A responsibility to children in conflict

In the armed conflicts raging in the Middle East, children are increasingly becoming targets and not just "incidental casualties".

A 13-year-old boy tortured to death; a young girl with the side of her face blown off by a shotgun; and scores of other children killed by indiscriminate shelling of civilian areas. The atrocities taking place in Syria every day will make many observers want to turn away.

On Monday, Syrian government forces pounded the neighbourhood of Karm El Zeytoun in Homs, killing at least 45 people; of those, 28 were children. Such incidents are now becoming the norm rather than the exception. Opposition groups claim that shabbiha - "thugs" that support the regime - have been systematically torturing anti-government protesters, forcing hundreds of families to flee. On Monday, news agencies released pictures of young children with their throats slit that supported even the worst rumours and allegations.

The ghosts of Srebrenica, where 8,000 Bosnian Muslim men and boys were killed in 1995, remind us that these acts are never forgotten.

It is not just Syrian children who are being targeted. On Sunday, a lone US soldier murdered 16 Afghan civilians in Kandahar, nine of whom were children. Washington argues this was the rogue act of a madman, but its war in Afghanistan - and drone strikes in Pakistan - have put children at increasing risk.

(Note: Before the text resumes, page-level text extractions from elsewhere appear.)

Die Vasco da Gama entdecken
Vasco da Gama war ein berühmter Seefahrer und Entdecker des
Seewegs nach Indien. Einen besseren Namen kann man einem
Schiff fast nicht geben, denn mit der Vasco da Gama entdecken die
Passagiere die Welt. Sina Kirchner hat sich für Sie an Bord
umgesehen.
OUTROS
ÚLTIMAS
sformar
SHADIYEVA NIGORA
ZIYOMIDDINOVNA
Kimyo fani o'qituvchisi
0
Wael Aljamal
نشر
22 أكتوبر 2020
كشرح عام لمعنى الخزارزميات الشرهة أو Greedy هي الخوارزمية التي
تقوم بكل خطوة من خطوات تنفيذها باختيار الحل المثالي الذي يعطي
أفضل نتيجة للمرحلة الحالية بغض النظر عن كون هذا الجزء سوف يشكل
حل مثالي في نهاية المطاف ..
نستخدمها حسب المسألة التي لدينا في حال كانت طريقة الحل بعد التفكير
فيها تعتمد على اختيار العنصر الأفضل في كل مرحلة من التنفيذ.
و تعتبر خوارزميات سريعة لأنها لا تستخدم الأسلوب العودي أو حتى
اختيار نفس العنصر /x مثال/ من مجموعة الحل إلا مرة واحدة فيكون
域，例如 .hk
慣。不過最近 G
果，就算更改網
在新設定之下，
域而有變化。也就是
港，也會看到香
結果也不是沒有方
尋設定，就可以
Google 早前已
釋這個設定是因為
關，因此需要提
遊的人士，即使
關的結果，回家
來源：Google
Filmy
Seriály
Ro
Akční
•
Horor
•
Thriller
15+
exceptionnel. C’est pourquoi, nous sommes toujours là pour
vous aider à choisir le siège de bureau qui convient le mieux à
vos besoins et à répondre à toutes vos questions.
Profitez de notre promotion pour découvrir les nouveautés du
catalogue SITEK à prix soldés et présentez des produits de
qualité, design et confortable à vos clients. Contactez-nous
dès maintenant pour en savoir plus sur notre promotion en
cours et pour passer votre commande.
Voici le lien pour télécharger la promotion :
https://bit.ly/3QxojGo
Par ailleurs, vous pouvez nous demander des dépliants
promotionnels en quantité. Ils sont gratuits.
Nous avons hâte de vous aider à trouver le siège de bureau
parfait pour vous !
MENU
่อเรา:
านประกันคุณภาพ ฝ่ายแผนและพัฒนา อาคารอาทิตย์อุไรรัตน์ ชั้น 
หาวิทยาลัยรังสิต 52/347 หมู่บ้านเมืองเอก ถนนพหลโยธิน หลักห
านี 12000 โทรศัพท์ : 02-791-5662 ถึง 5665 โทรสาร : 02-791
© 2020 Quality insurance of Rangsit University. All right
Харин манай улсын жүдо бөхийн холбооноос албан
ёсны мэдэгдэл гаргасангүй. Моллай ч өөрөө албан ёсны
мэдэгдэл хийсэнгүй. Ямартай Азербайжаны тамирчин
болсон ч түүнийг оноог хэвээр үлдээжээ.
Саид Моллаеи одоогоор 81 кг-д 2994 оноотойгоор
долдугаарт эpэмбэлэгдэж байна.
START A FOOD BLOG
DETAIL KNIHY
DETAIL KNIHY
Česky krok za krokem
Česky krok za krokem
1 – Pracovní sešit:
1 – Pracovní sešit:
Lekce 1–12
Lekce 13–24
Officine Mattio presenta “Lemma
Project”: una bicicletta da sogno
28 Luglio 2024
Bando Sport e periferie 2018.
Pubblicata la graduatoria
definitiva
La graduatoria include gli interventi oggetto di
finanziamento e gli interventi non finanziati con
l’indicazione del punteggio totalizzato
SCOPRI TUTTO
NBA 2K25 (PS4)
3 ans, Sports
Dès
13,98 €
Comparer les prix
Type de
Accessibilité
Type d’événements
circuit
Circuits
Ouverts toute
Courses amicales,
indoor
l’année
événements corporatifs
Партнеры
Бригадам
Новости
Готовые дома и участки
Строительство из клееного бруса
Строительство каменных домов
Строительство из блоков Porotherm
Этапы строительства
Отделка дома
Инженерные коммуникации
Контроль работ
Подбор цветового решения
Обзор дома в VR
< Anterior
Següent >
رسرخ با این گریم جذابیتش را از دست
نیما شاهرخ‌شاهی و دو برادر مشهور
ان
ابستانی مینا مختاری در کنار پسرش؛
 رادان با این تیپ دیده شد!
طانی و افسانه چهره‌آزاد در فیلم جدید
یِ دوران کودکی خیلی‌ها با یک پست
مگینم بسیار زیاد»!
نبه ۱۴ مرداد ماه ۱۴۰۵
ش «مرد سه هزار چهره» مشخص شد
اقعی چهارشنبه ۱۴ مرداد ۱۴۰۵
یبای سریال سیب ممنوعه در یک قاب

In Gaza, air strikes over the last week have claimed 25 lives, one of whom was a 12-year-old boy. As is often the case, Israel discounts the lives of Palestinian children as not worth protecting.

As we have said in these pages, state crimes against civilians, in particular against children, can only be justified by a fictional narrative that dehumanises the targets. The more horrific the deaths, the more that this delusion has to be maintained.

The "terrorist" refrain so often heard in Israel is now perversely the same language justifying the Syrian government's violence. We can only accept these are "armed terrorist gangs" if we believe small children are terrorists.

Accurate figures for child deaths in war are almost impossible to gather. According to Unicef, children are increasingly becoming targets and not just "incidental casualties".

In this unrest in the Middle East, it is children who are most vulnerable. It is the responsibility of observers not to turn away - but to insist that murderers of children be held accountable for what they are.